3. Java's APIs and type system, such as implicit nulls and not being able to use arbitrary types in boolean contexts


I would say they are mainly from removing the need for decorators due to there being a nice lambda function/block syntax. So we can define methods like "get" and "delete" which does the job of the decorators, creating something kind of like a mini-DSL.

Some savings through the removal of types, sure, but that is not what I personally see as most import here.


With Ruby folks can always try to remove redundancy. :-)

I find it amazing that "DRY" has become such a positive pattern when it was touted as one of the driving points of the Ruby on Rails framework. Don't repeat yourself.

For instance, Java folks are always ready to throw exceptions instead of letting stuff resolve itself if it doesn't quite work.


In that example I only throw an exception when you try to delete a student who doesn't exist. The reason I do so is that it contains semantic information which is useful for the client.

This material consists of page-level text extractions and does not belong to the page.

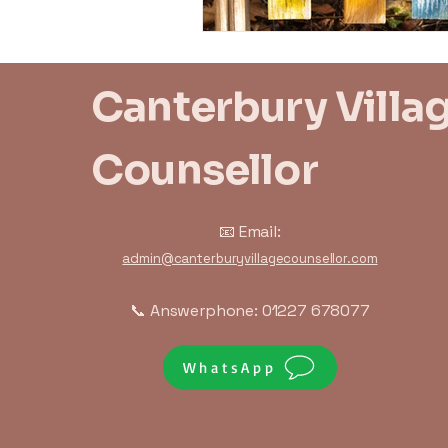
Canterbury Villa
Counsellor
📧 Email:
admin@canterburyvillagecounsellor.com
📞 Answerphone: 01227 678077
WhatsApp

If I returned a fake value - the client would get a 200 response on his attempt to delete a non-existent resource, which is clearly the incorrect behavior. I could return nothing - but then the client would see a 204. So, I choose to throw an exception with a response 'NOT_FOUND'

  throw new WebApplicationException(Response.Status.NOT_FOUND);
so that the client gets a 404 response.


I did try and build your code to run the test (I've no idea where the CsvParam and DateParam classes come from) but I think that the following will give you what you want without throwing the exception.

  @DELETE
  @Path("{uid: [0-9]+}")
  public Response deleteStudent(@PathParam("uid") int uid) {
    final Student deletedStudent = STUDENTS.remove(uid);

    if (deletedStudent == null) {
      return Response.status(Response.Status.NOT_FOUND).build();
    } else {
      return Response.ok().entity(true).build();
    }
  }


Ah, I see what you mean - thanks!

The full (buildable) source code - including the CsvParam and DateParam classes - are here: https://github.com/smanek/students


Yes, this is only an example.

There are a few things I'd like to point out to add to this example:

1) JAX-RS is still new. In the future, they might improve the exception handling or whatnot (so if you return null, they might decided to return 404 ... who knows)

2) We can always wrap all JAX-RS with a Filter. So you can throw JPA level exception (not found) and let the filter catch it and convert it to WebApplicationException(404). Thus in theory, your JAX-RS implementation won't have any RuntimeException explicitly in the code.